(Input data)

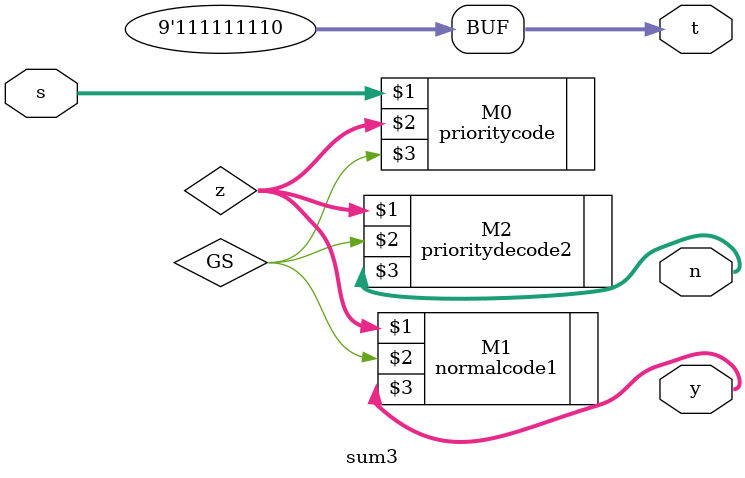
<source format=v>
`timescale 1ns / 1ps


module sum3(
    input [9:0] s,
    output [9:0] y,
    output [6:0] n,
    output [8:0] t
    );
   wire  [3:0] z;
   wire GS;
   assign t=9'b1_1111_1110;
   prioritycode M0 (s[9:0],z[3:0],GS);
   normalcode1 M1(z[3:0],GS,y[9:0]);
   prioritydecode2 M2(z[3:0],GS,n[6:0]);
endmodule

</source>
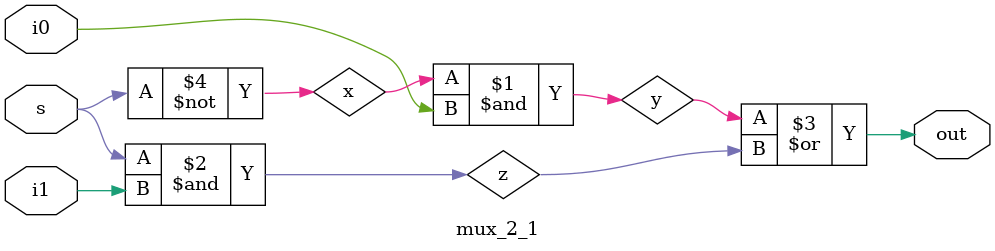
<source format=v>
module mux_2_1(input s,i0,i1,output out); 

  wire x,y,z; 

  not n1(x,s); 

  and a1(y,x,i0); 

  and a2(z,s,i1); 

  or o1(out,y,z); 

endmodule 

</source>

(End Input data)

### Instruction:
When you reach a picture in the records above, pass over it and transcribe the rest exactly.

### Answer space:
<source format=v>
`timescale 1ns / 1ps


module sum3(
    input [9:0] s,
    output [9:0] y,
    output [6:0] n,
    output [8:0] t
    );
   wire  [3:0] z;
   wire GS;
   assign t=9'b1_1111_1110;
   prioritycode M0 (s[9:0],z[3:0],GS);
   normalcode1 M1(z[3:0],GS,y[9:0]);
   prioritydecode2 M2(z[3:0],GS,n[6:0]);
endmodule

</source>
<source format=v>
module mux_2_1(input s,i0,i1,output out); 

  wire x,y,z; 

  not n1(x,s); 

  and a1(y,x,i0); 

  and a2(z,s,i1); 

  or o1(out,y,z); 

endmodule 

</source>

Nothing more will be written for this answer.